Relative speed, huh? So the speed of the faster locomotive relative to the slower one. I tried fooling around with the numbers, subtracting the speed of the slower train from the faster train.

$v=44.72\frac{m}{s}-8.05\frac{m}{s} = 36.67\frac{m}{s}$
$v_0=0\frac{m}{s}$
$x=0m$
$x_0=676m$
$v^2=v_0^2+2a(x-x_0)$
$(36.67\frac{m}{s})^2=2a(-676m)$
$1344.44\frac{m^2}{s^2}=2a(-676m)$
$a=-0.944116\frac{m}{s^2}$

Is that right?

 

[haruspex]

Relative speed, huh?

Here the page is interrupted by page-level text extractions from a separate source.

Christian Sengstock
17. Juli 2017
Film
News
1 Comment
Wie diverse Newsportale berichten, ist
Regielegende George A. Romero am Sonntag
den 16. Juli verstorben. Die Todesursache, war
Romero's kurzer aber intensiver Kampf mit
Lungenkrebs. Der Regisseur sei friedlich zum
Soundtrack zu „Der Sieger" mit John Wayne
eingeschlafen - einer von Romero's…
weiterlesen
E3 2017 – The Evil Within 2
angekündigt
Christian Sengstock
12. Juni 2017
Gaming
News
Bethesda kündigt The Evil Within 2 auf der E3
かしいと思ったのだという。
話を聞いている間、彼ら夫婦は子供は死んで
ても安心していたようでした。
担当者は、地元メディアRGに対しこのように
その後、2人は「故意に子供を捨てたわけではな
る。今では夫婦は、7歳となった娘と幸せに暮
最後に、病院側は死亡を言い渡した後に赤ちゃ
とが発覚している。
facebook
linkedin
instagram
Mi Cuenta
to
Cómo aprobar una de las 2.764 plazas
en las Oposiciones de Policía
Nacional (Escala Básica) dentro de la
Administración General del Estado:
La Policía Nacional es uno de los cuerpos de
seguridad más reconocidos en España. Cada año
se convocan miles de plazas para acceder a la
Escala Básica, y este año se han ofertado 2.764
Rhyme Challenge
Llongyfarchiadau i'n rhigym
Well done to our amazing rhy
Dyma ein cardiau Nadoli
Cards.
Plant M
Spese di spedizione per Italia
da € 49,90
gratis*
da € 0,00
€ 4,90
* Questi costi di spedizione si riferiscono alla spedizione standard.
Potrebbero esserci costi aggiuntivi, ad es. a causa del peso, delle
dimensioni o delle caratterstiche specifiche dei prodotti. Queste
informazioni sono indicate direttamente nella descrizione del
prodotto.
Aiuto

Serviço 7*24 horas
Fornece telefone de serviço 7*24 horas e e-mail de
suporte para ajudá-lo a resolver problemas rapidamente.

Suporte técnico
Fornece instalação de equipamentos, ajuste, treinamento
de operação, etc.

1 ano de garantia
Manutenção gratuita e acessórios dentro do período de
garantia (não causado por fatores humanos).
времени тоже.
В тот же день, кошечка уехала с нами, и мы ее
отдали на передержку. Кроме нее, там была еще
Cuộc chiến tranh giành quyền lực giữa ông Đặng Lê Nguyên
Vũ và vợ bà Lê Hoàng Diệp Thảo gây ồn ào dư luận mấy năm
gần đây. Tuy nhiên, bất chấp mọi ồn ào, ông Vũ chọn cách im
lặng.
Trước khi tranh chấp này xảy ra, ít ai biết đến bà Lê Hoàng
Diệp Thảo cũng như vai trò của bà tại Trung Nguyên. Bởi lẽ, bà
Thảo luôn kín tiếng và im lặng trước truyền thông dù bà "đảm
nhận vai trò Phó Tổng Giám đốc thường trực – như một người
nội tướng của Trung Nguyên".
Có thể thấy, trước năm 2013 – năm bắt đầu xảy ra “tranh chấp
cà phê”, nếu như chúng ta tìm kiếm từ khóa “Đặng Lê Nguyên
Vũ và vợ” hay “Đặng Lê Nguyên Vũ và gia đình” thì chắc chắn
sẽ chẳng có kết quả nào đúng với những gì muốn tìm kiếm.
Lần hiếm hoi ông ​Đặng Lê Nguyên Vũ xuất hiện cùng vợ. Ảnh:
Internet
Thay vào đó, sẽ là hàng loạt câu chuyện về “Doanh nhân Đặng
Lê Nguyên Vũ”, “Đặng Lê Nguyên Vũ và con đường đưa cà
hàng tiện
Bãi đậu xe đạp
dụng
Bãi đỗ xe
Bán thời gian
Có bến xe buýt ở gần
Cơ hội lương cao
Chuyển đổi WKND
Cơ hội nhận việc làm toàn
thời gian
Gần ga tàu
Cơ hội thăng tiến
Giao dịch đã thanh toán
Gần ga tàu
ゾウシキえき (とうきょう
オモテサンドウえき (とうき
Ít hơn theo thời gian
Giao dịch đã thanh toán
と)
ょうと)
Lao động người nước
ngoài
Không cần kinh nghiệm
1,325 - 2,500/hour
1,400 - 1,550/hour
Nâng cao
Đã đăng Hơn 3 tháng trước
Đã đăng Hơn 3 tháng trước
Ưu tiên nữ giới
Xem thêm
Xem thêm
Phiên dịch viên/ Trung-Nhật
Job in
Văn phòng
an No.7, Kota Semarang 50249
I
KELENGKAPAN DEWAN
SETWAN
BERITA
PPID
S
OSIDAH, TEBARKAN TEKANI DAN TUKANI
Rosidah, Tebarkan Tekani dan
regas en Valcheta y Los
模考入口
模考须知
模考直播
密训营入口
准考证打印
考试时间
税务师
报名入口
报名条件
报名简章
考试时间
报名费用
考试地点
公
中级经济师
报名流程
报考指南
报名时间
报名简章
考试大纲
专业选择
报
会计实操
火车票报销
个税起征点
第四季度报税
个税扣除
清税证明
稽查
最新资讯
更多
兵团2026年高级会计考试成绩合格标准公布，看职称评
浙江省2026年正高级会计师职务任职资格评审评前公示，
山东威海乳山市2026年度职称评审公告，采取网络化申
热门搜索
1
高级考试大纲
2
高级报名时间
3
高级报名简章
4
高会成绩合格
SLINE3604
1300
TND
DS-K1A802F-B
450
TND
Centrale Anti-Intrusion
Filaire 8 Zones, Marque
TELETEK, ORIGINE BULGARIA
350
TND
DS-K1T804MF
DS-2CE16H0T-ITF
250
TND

So the speed of the faster locomotive relative to the slower one. I tried fooling around with the numbers, subtracting the speed of the slower train from the faster train.

$v=44.72\frac{m}{s}-8.05\frac{m}{s} = 36.67\frac{m}{s}$
$v_0=0\frac{m}{s}$
$x=0m$
$x_0=676m$
$v^2=v_0^2+2a(x-x_0)$
$(36.67\frac{m}{s})^2=2a(-676m)$
$1344.44\frac{m^2}{s^2}=2a(-676m)$
$a=-0.944116\frac{m}{s^2}$

Is that right?

That's the right method, but using it I got -0.994.

 

[Eclair_de_XII]

Oh, I made a typo; it was -0.9944116.